To find the point of intersection for each system of linear equations, we can substitute the given points into the equations and see which points satisfy both equations.
1. Point (5,0):
Substituting x = 5 and y = 0 into the equations:
2(5) + 5(0) = 10 => 10 = 10 (satisfied)
5 - 3(0) = -6 => 5 = -6 (not satisfied)
Therefore, the point (5,0) is not the solution for the system of equations.
2. Point (0,2):
Substituting x = 0 and y = 2 into the equations:
2(0) + 5(2) = 10 => 10 = 10 (satisfied)
0 - 3(2) = -6 => -6 = -6 (satisfied)
Therefore, the point (0,2) is the solution for the system of equations.
3. Point (3,1):
Substituting x = 3 and y = 1 into the equations:
2(3) + 5(1) = 10 => 11 = 10 (not satisfied)
3 - 3(1) = -6 => 0 = -6 (not satisfied)
Therefore, the point (3,1) is not the solution for the system of equations.
Hence, the point of intersection listed under the given system of linear equations that is the solution is (0,2).
To find the point of intersection for each system of linear equations, we need to solve the equations simultaneously.

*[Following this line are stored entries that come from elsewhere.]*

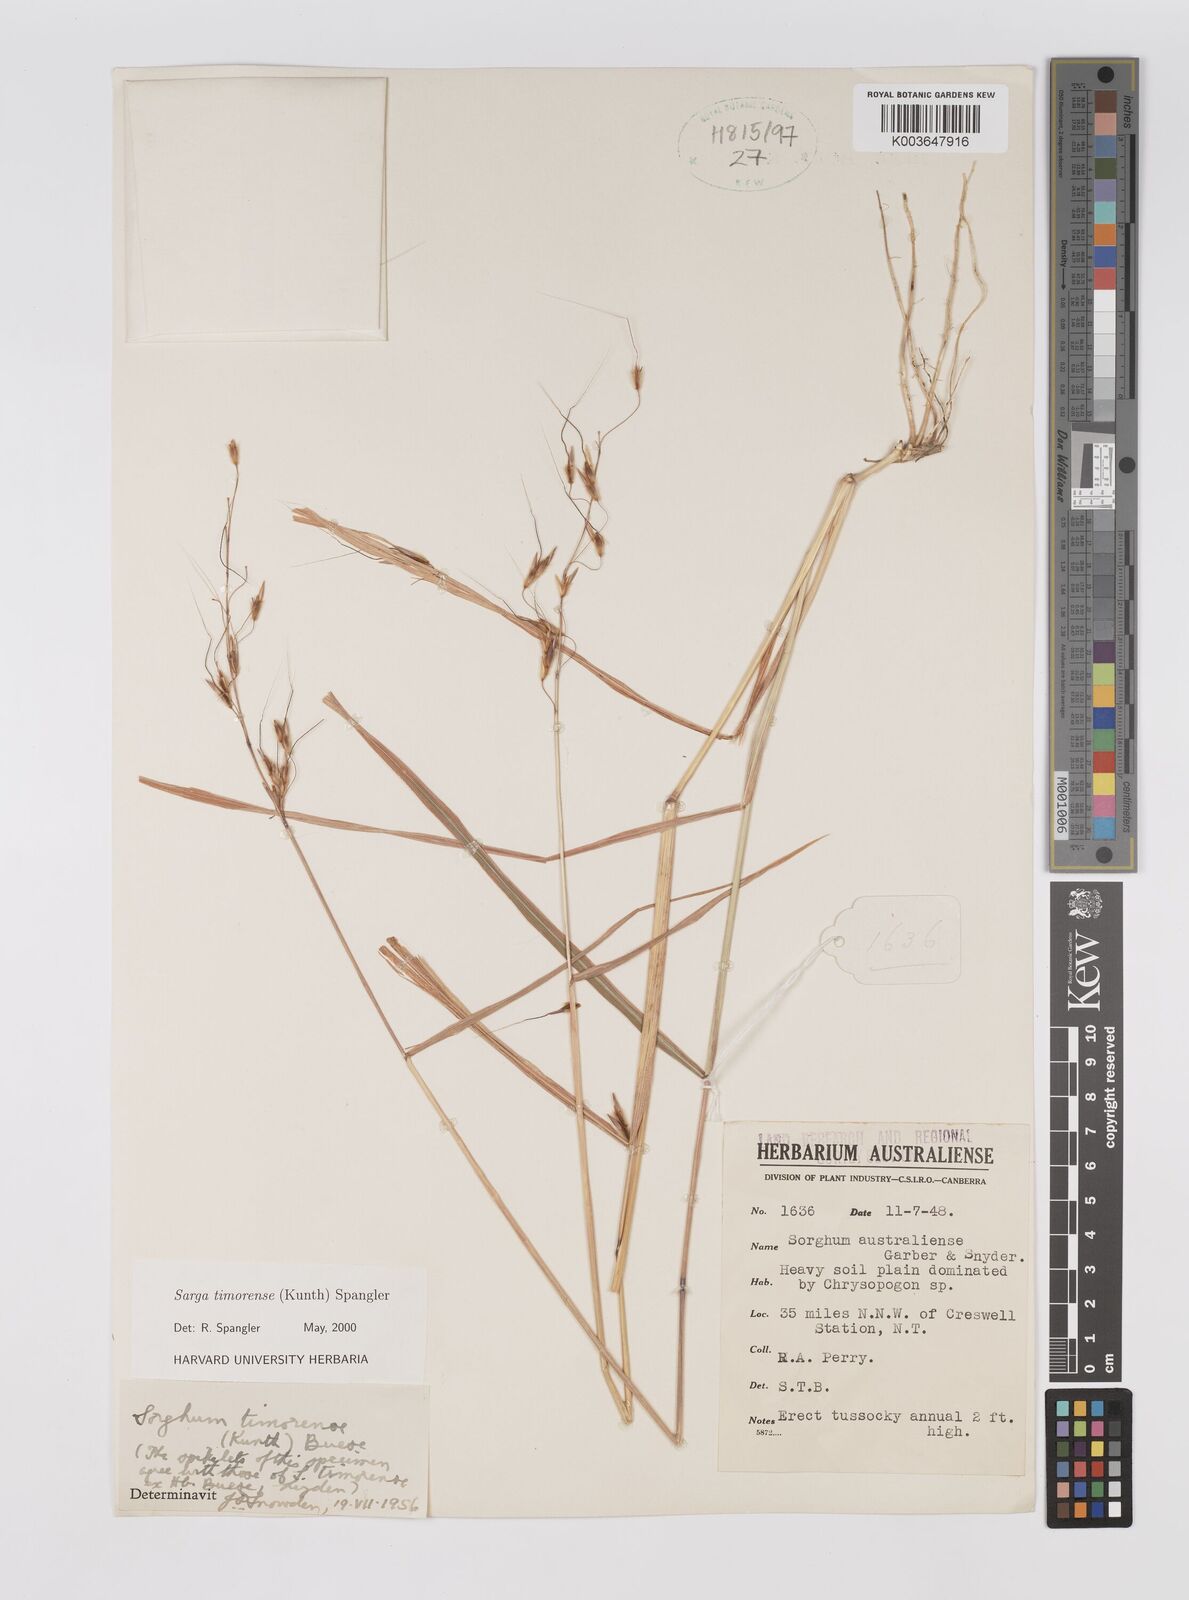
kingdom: Plantae
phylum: Tracheophyta
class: Liliopsida
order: Poales
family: Poaceae
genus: Sarga
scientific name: Sarga timorensis
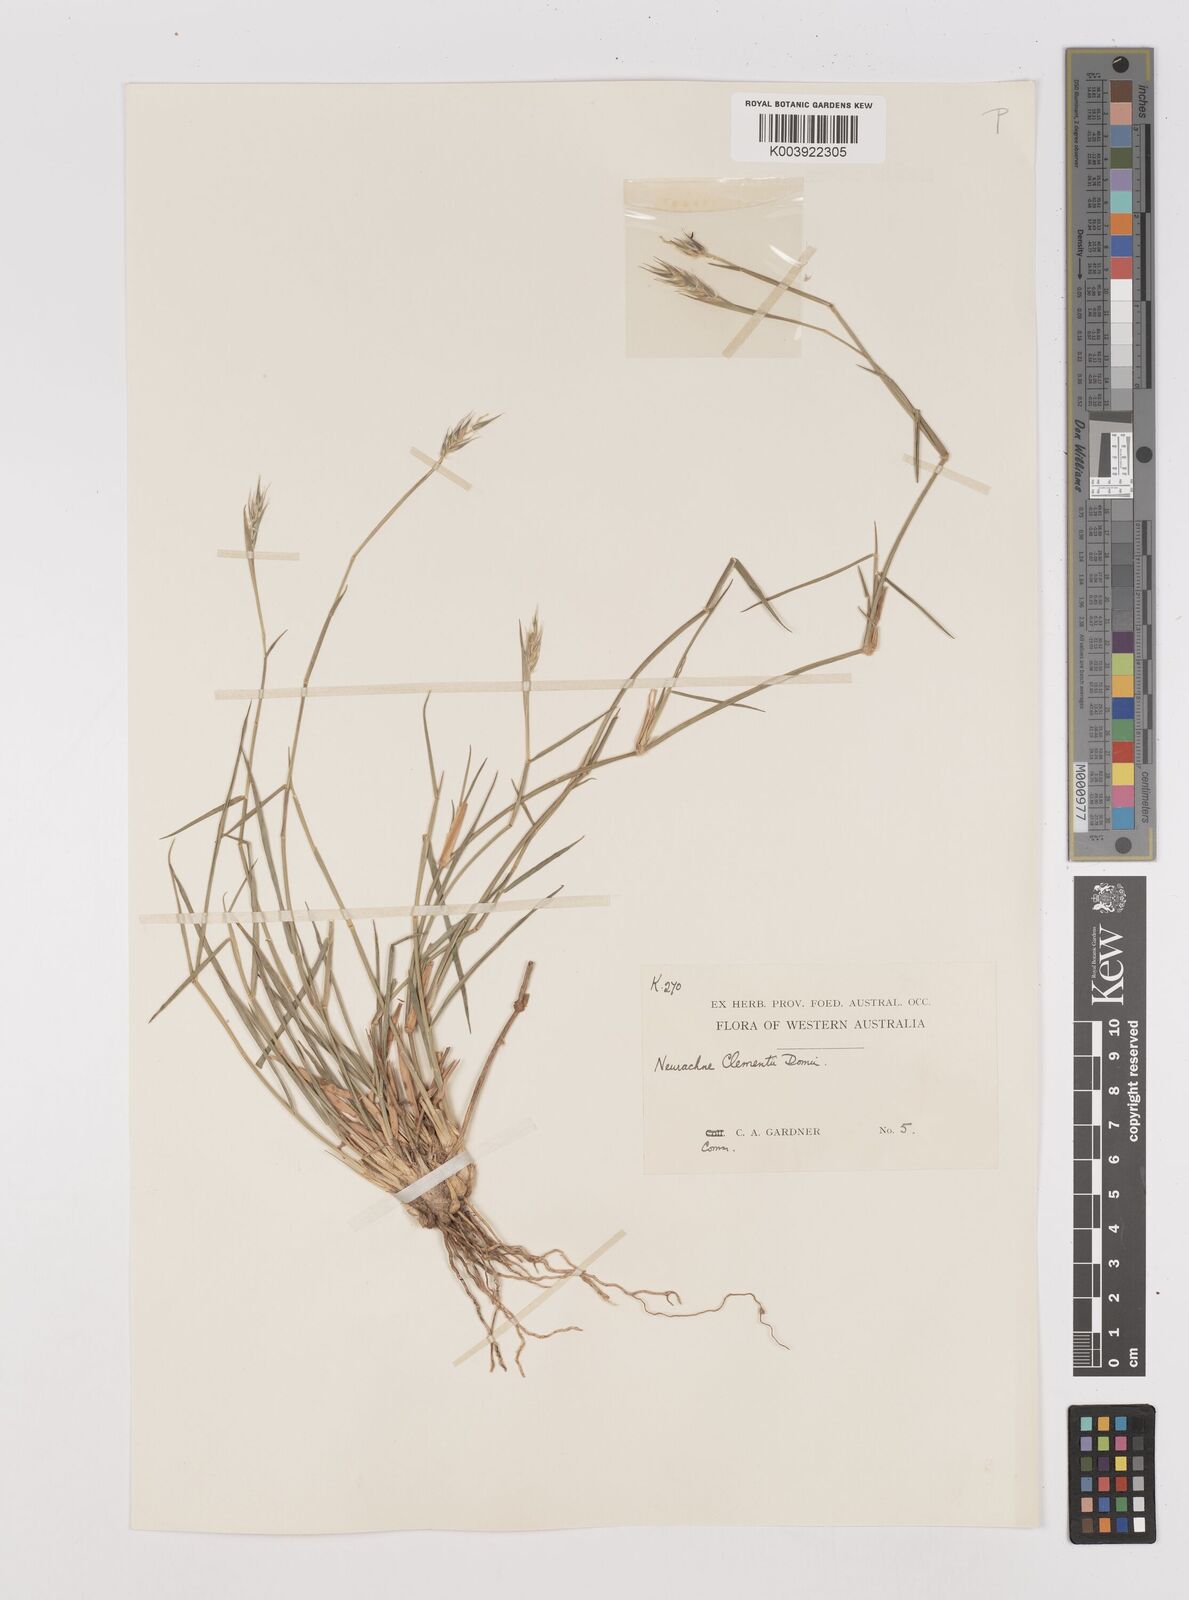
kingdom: Plantae
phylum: Tracheophyta
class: Liliopsida
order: Poales
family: Poaceae
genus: Neurachne
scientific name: Neurachne muelleri
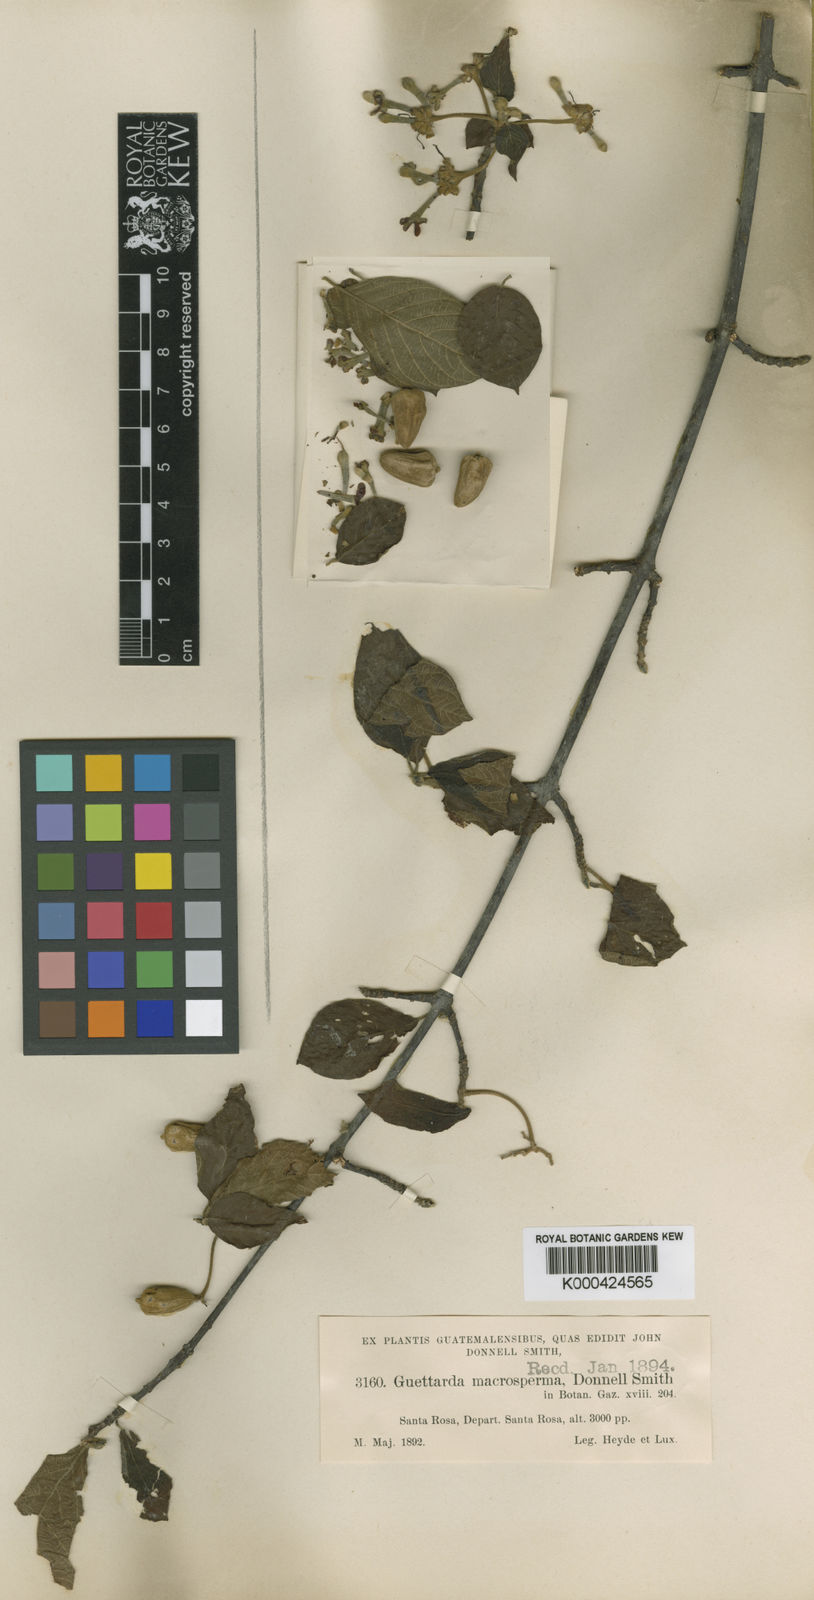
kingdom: Plantae
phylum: Tracheophyta
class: Magnoliopsida
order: Gentianales
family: Rubiaceae
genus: Guettarda
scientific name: Guettarda macrosperma
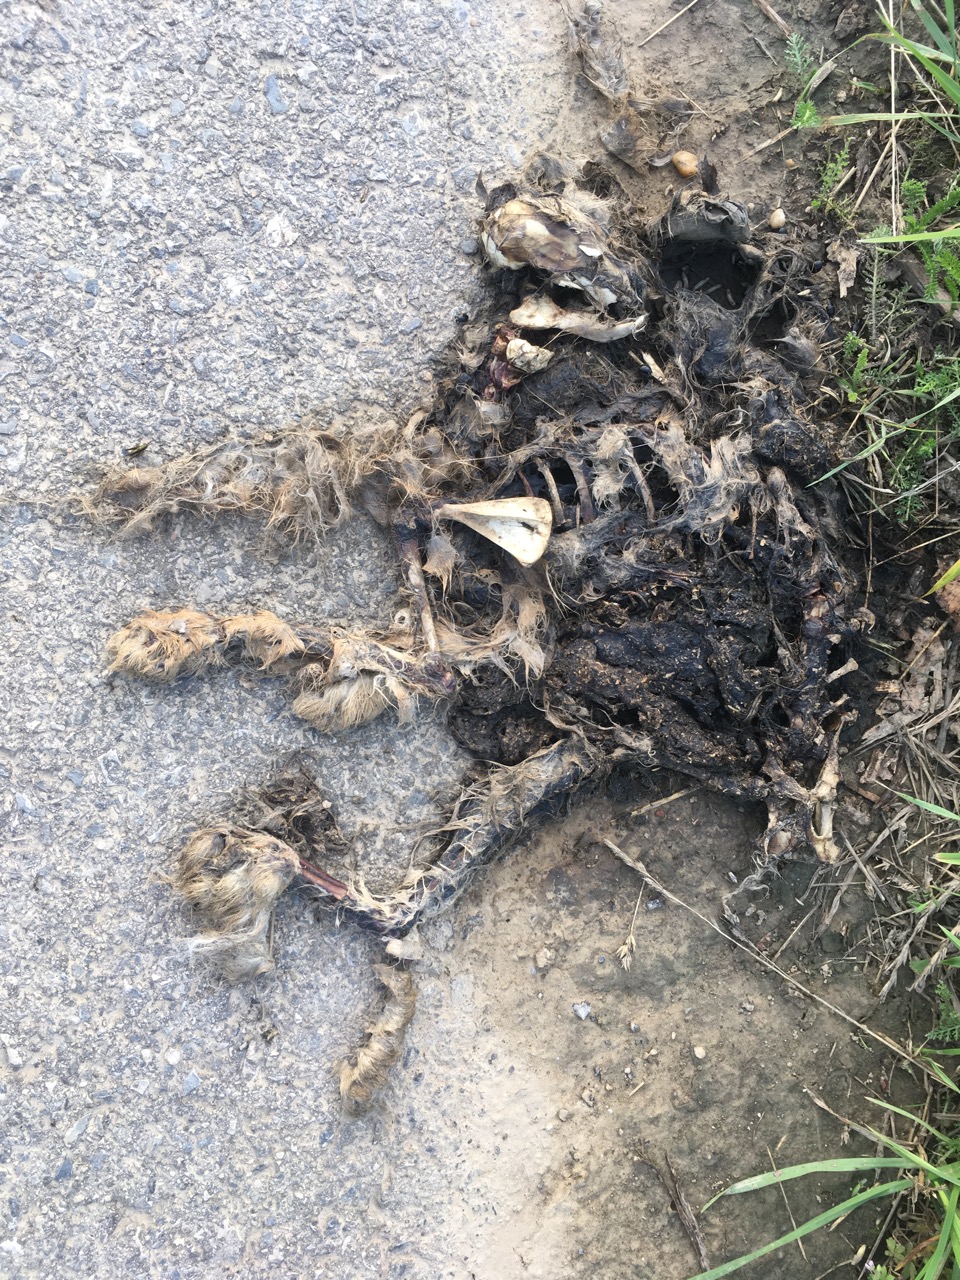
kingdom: Animalia
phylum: Chordata
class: Mammalia
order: Lagomorpha
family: Leporidae
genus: Lepus
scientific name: Lepus europaeus
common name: European hare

Let's solve the first system of linear equations:
1. Start with the equations:
2x + 5y = 10 ---(equation 1)
x - 3y = -6 ---(equation 2)
2. We will solve this system of equations using the method of substitution. Solve equation 2 for x:
x = 3y - 6
3. Substitute the value of x from equation 2 into equation 1:
2(3y - 6) + 5y = 10
6y - 12 + 5y = 10
11y - 12 = 10
4. Add 12 to both sides of the equation:
11y = 22
5. Divide both sides of the equation by 11:
y = 2
6. Substitute the value of y back into equation 2 to find x:
x = 3(2) - 6
x = 0
Therefore, the point of intersection for the first system of equations is (0, 2).
Now let's solve the second system of linear equations:
1. Start with the equations:
2x + 5y = 10 ---(equation 1)
x - 3y = -6 ---(equation 2)
2. We will solve this system of equations using the method of substitution. Solve equation 2 for x:
x = 3y - 6
3. Substitute the value of x from equation 2 into equation 1:
2(3y - 6) + 5y = 10
6y - 12 + 5y = 10
11y - 12 = 10
4. Add 12 to both sides of the equation:
11y = 22
5. Divide both sides of the equation by 11:
y = 2
6. Substitute the value of y back into equation 2 to find x:
x = 3(2) - 6
x = 0
Therefore, the point of intersection for the second system of equations is (0, 2).
To find the point of intersection for the third system of linear equations, we need to use the same steps again. However, instead of going through the process, let's directly substitute the given points into the equations and check which one satisfies both equations.
Let's substitute each of the given points into the equations and see which one satisfies both:
For point (5, 0):
Substituting into equation 1: 2(5) + 5(0) = 10, which is true.
Substituting into equation 2: 5 - 3(0) = -6, which is false.
For point (0, 2):
Substituting into equation 1: 2(0) + 5(2) = 10, which is true.
Substituting into equation 2: 0 - 3(2) = -6, which is true.
For point (3, 1):
Substituting into equation 1: 2(3) + 5(1) = 10, which is true.
Substituting into equation 2: 3 - 3(1) = -6, which is false.
Therefore, the point of intersection for the third system of equations is (0, 2) only.
In summary:
- The point of intersection for the first system of equations is (0, 2).
- The point of intersection for the second system of equations is (0, 2).
- The point of intersection for the third system of equations is (0, 2) only.